As a fisherman hauled in a fifteen-pound steelhead that had put up one helluva fight, Mac’s grandfather’s words caused a stir of concern. “You’re not thinking about speeding up that timeline, are you?”
The rise in military suicides had made Mac extra vigilant during his days on AFN whenever men and women would call in to his program with personal problems. Now he was attuned to every nuance.
“Of course not,” Charlie huffed, sounding offended that Mac had even asked. “I was just making conversation.”

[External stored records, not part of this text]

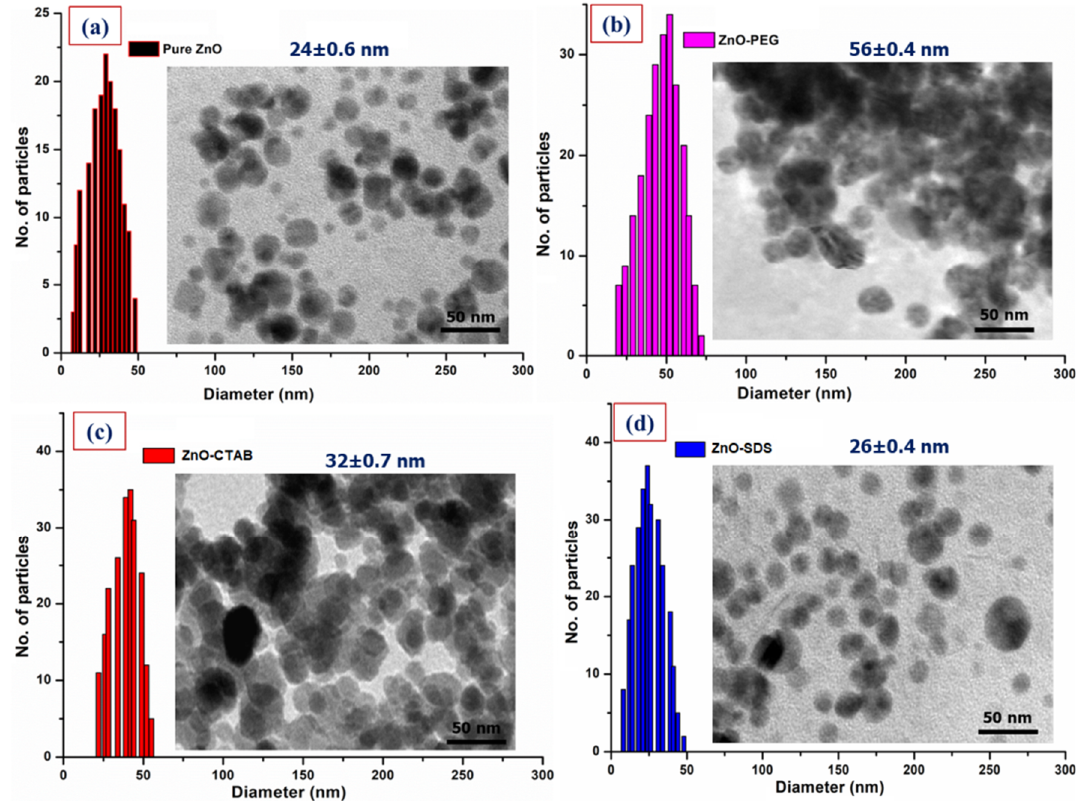
Figure 3. HRTEM analysis of all four ZnO NPs along with the size distribution, ( a ) Pure ZnO, ( b ) ZnO–PEG, ( c ) ZnO–CTAB, and ( d ) ZnO–SDS. ( b ) ZnO–PEG, ( c ) ZnO–CTAB, and ( d )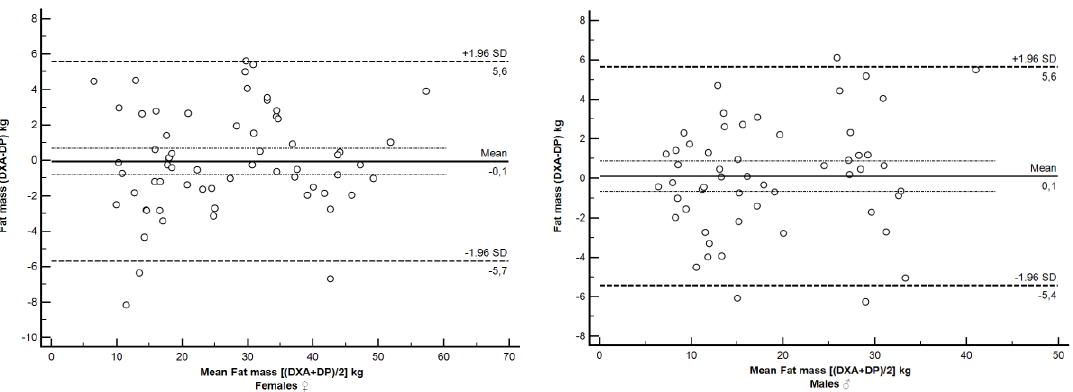
Figure 3. The Bland–Altman plots to illustrate the differences between individual dual X-ray absorptiometry (DXA)-measured and digital image photography (DP)-predicted fat mass (FM) as a function of the mean values of females ( left ) and males ( right ). Linear regression line describes the bias with 95% confidence intervals (1.96 SD)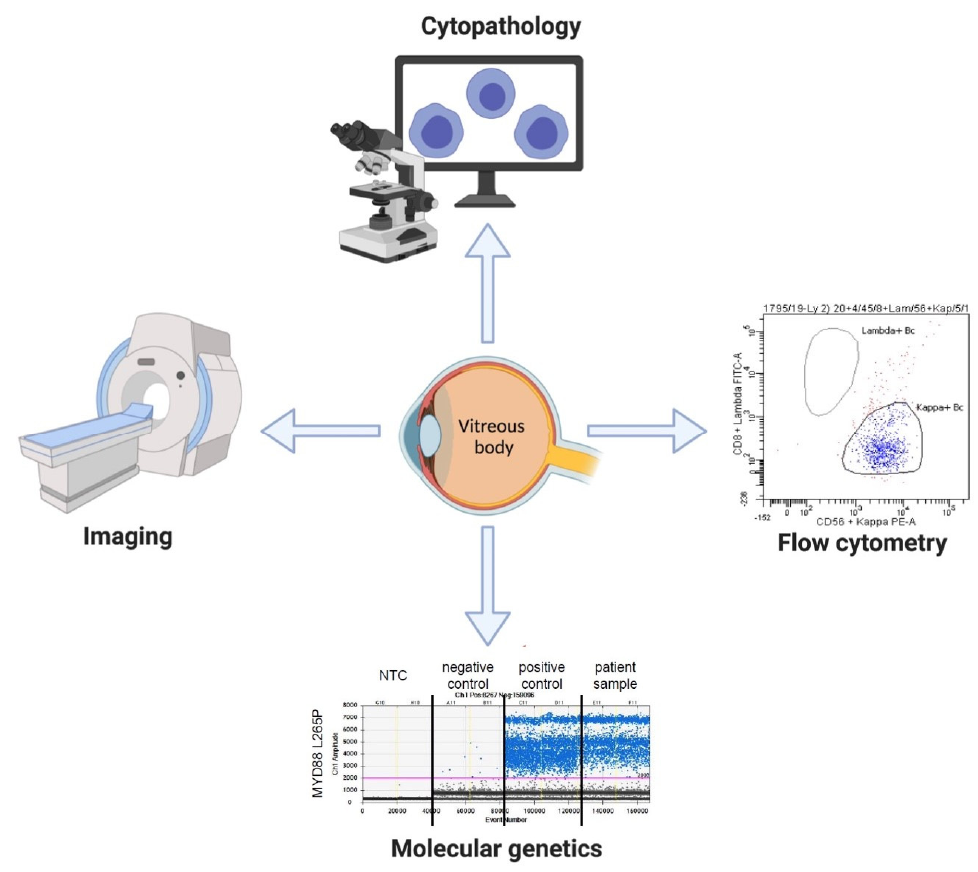
Figure 1. Diagnostic panel for intraocular lymphoma.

“Okay. But you’d let someone know if . . . “
“I
said
I was just making conversation. So can you just shut your piehole and let me watch my damn program?”
“Sure.” There was no point in arguing. But Mac did make a note to call his grandfather’s doctor as soon as he left. And to stop again at the desk on the way out and ask Analise Peterson to request that the staff keep an eye out for any signs of depression.
They watched the rest of the thirty-minute program, which proved about twenty minutes longer than his grandfather’s attention span.
After promising to be back tomorrow evening, he was leaving the room when Charlie tried one more time. “You think about my nurse. Not right for a man to be alone. And Annie would be just the right little gal for you.”
“Yes, Pops,” Mac said obediently, even as his mind drifted back to that woman he’d literally bumped into earlier.
She hadn’t been wearing a wedding ring, and yes, he’d noticed, but that didn’t mean that she wasn’t attached.